◆ Task statement
A verbatim copy of all the data is required; the pictures should not appear in it.

- - - - -

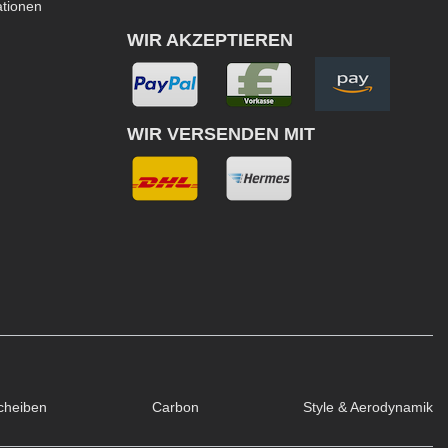
ationen
WIR AKZEPTIEREN
WIR VERSENDEN MIT
cheiben
Carbon
Style & Aerodynamik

- - - - -

◆ Response to the exercise
ationen
WIR AKZEPTIEREN
WIR VERSENDEN MIT
cheiben
Carbon
Style & Aerodynamik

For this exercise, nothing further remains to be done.